Without the pictures, retype exactly the lines from the top of the entries below through the line that contains "If we want to".

Study material: Begin

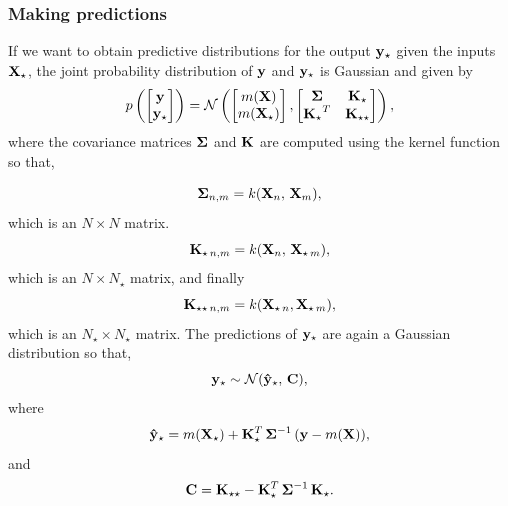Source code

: \subsubsection{Making predictions}
If we want to obtain predictive distributions for the output $\bf y_{\star}$ given the inputs $\bf X_{\star}$,  the joint probability distribution of $\bf y$ and $\bf y_{\star}$ is Gaussian and given by
\begin{equation}
p \left( \begin{bmatrix} {\bf y} \\ {\bf y_{\star}} \end{bmatrix} \right) = \mathcal{N} \left( \begin{bmatrix} m({\bf X}) \\ m({\bf X_{\star}}) \end{bmatrix} , \begin{bmatrix} {\bf \Sigma} & {\bf K_{\star} }\\ {\bf K_{\star}}^{T} & {\bf K_{\star \star}} \end{bmatrix}  \right), 
\end{equation}
where the covariance matrices $\bf \Sigma$ and $\bf K$ are computed using the kernel function so that,

\begin{equation}
{\bf \Sigma}_{n, m} = k({\bf X}_{n}, \, {\bf X}_{m}),
\end{equation}
which is an $N \times N$ matrix.
\begin{equation}
{\bf K}_{\star \, n, m} = k({\bf X}_{n}, \, { \bf X}_{\star \, m}),
\end{equation}
which is an $N \times N_{\star}$ matrix, and finally
\begin{equation}
{\bf K}_{\star \star \, n, m} = k({\bf X}_{\star \, n},  {\bf X}_{\star \,m}),
\end{equation}
which is an $N_{\star} \times N_{\star}$ matrix.
The predictions of $\bf y_{\star}$ are again a Gaussian distribution so that,
\begin{equation}
{\bf y}_{\star} \sim \mathcal{N}(\bf \hat{y}_{\star}, \, \bf C),
\label{eq:pred}
\end{equation}
where 
\begin{equation}
{\bf \hat{y}}_{\star} = m({\bf X}_{\star}) + {\bf K}_{\star}^{T} \, {\bf \Sigma}^{-1} \, ({\bf y} - m(\bf X)),
\end{equation}
and 
\begin{equation}
{\bf C} = {\bf K}_{\star \star} - {\bf K}_{\star}^{T} \, {\bf \Sigma}^{-1} \, {\bf K_{\star}}.
\end{equation}

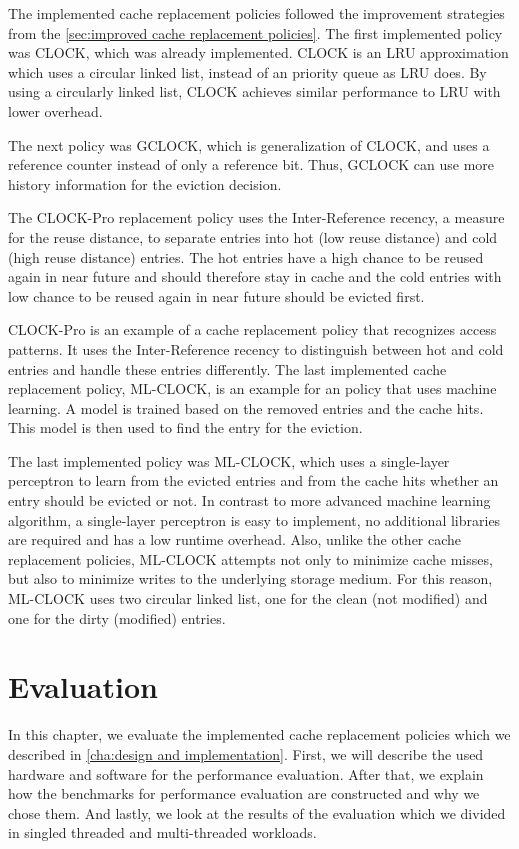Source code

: \documentclass[
	12pt,
	a4paper,
	abstract,
	bibliography=totoc,
	chapterprefix,
	headings=openright,
	numbers=endperiod,
	parskip=half,
	twoside,
]{scrreprt}
\begin{document}
The implemented cache replacement policies followed the improvement strategies from the \cref{sec:improved cache replacement policies}.
The first implemented policy was CLOCK, which was already implemented.
CLOCK is an LRU approximation which uses a circular linked list, instead of an priority queue as LRU does.
By using a circularly linked list, CLOCK achieves similar performance to LRU with lower overhead.

The next policy was GCLOCK, which is generalization of CLOCK, and uses a reference counter instead of only a reference bit.
Thus, GCLOCK can use more history information for the eviction decision.

The CLOCK-Pro replacement policy uses the Inter-Reference recency, a measure for the reuse distance, to separate entries into
hot (low reuse distance) and cold (high reuse distance) entries.
The hot entries have a high chance to be reused again in near future and should therefore stay in cache and
the cold entries with low chance to be reused again in near future should be evicted first.

CLOCK-Pro is an example of a cache replacement policy that recognizes access patterns.
It uses the Inter-Reference recency to distinguish between hot and cold entries and handle these entries differently.
The last implemented cache replacement policy, ML-CLOCK, is an example for an policy that uses machine learning.
A model is trained based on the removed entries and the cache hits. 
This model is then used to find the entry for the eviction.

The last implemented policy was ML-CLOCK, which uses a single-layer perceptron to learn from the evicted entries and 
from the cache hits whether an entry should be evicted or not.
In contrast to more advanced machine learning algorithm, a single-layer perceptron is easy to implement, no additional libraries are required 
and has a low runtime overhead.
Also, unlike the other cache replacement policies, ML-CLOCK attempts not only to minimize cache misses,
but also to minimize writes to the underlying storage medium.
For this reason, ML-CLOCK uses two circular linked list, one for the clean (not modified) 
and one for the dirty (modified) entries.

\chapter{Evaluation}
\label{cha:evaluation}

In this chapter, we evaluate the implemented cache replacement policies which we described in \cref{cha:design and implementation}.
First, we will describe the used hardware and software for the performance evaluation.
After that, we explain how the benchmarks for performance evaluation are constructed and why we chose them.
And lastly, we look at the results of the evaluation which we divided in singled threaded and multi-threaded workloads.
\end{document}
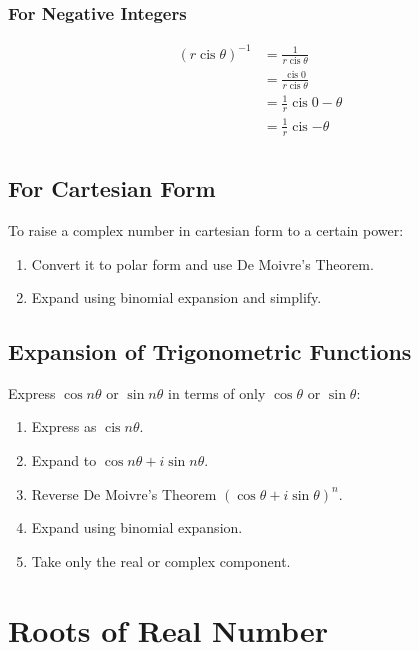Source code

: \documentclass[a4paper,11pt]{article}
\DeclareMathOperator\cis{cis}
\begin{document}
\subsubsection{For Negative Integers}

$$
\begin{aligned}
(r \cis{\theta})^{-1} & = \frac{1}{r \cis{\theta}} \\
& = \frac{\cis{0}}{r \cis{\theta}} \\
& = \frac{1}{r} \cis{0 - \theta} \\
& = \frac{1}{r} \cis{-\theta} \\
\end{aligned}
$$


\subsection{For Cartesian Form}

To raise a complex number in cartesian form to a certain power:

\begin{enumerate}
\item Convert it to polar form and use De Moivre's Theorem.
\item Expand using binomial expansion and simplify.
\end{enumerate}


\subsection{Expansion of Trigonometric Functions}

Express $\cos{n \theta}$ or $\sin{n \theta}$ in terms of only $\cos{\theta}$ or
$\sin{\theta}$:

\begin{enumerate}
\item Express as $\cis{n \theta}$.
\item Expand to $\cos{n \theta} + i \sin{n \theta}$.
\item Reverse De Moivre's Theorem $(\cos{\theta} + i \sin{\theta})^n$.
\item Expand using binomial expansion.
\item Take only the real or complex component.
\end{enumerate}




\section{Roots of Real Number}
\end{document}
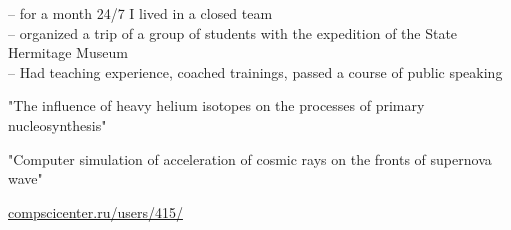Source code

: \vspace{-1.5em}
\begin{multicols}{2}
 \givenskill

 \givenskill
\end{multicols}

    \cvtag{\LaTeX}

\divider


 -- for a month 24/7 I lived in a closed team\\[0.5em]
 -- organized a trip of a group of students with the expedition of the State Hermitage Museum\\[0.5em]
 -- Had teaching experience, coached trainings, passed a course of public speaking\\[0.5em]

"The influence of heavy helium isotopes on the processes of primary nucleosynthesis"

\vspace{0.5em}
"Computer simulation of acceleration of cosmic rays on the fronts of supernova wave"

\vspace{0.5em}
\href{https://compscicenter.ru/users/415/}{compscicenter.ru/users/415/}
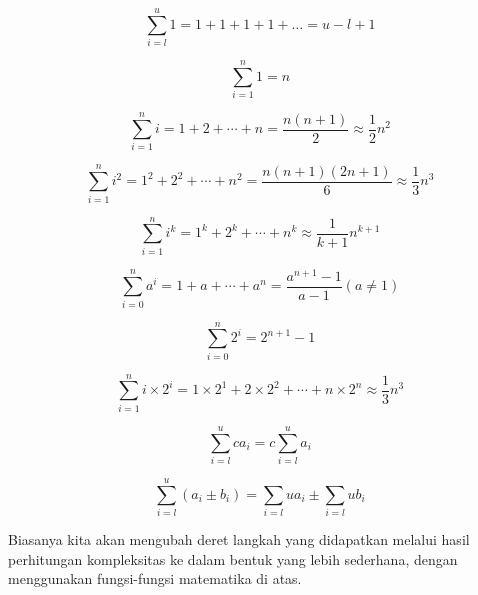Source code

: \begin{equation}\label{eq:common-1}
    \sum\limits_{i=l}^u 1 = 1 + 1 + 1 + 1 + \ldots = u - l + 1
\end{equation}

\begin{equation}\label{eq:common-2}
    \sum\limits_{i=1}^n 1 = n
\end{equation}

\begin{equation}\label{eq:common-3}
    \sum\limits_{i=1}^n i = 1 + 2 + \cdots + n = \frac{n(n + 1)}{2} \approx \frac{1}{2}n^2
\end{equation}

\begin{equation}\label{eq:common-4}
    \sum\limits_{i=1}^n i^2 = 1^2 + 2^2 + \cdots + n^2 = \frac{n(n + 1)(2n + 1)}{6} \approx \frac{1}{3}n^3
\end{equation}

\begin{equation}\label{eq:common-5}
    \sum\limits_{i=1}^n i^k = 1^k + 2^k + \cdots + n^k \approx \frac{1}{k + 1}n^{k+1}
\end{equation}

\begin{equation}\label{eq:common-6}
    \sum\limits_{i=0}^n a^i = 1 + a + \cdots + a^n = \frac{a^{n + 1} - 1}{a - 1}(a \neq 1)
\end{equation}

\begin{equation}\label{eq:common-7}
    \sum\limits_{i=0}^n 2^i = 2^{n + 1} - 1
\end{equation}

\begin{equation}\label{eq:common-8}
    \sum\limits_{i=1}^n i \times 2^i = 1 \times 2^1 + 2 \times 2^2 + \cdots + n \times 2^n \approx \frac{1}{3}n^3
\end{equation}

\begin{equation}\label{eq:common-9}
    \sum\limits_{i=l}^u ca_i = c \sum\limits_{i=l}^u a_i
\end{equation}

\begin{equation}\label{eq:common-10}
    \sum\limits_{i=l}^u (a_i \pm b_i) = \sum\limits_{i=l}{u} a_i \pm \sum\limits_{i=l}{u} b_i
\end{equation}

Biasanya kita akan mengubah deret langkah yang didapatkan melalui hasil perhitungan kompleksitas ke dalam bentuk yang lebih sederhana, dengan menggunakan fungsi-fungsi matematika di atas.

Study material: End

→ **Problem solution**:
Source code

: \subsubsection{Making predictions}
If we want to obtain predictive distributions for the output $\bf y_{\star}$ given the inputs $\bf X_{\star}$,  the joint probability distribution of $\bf y$ and $\bf y_{\star}$ is Gaussian and given by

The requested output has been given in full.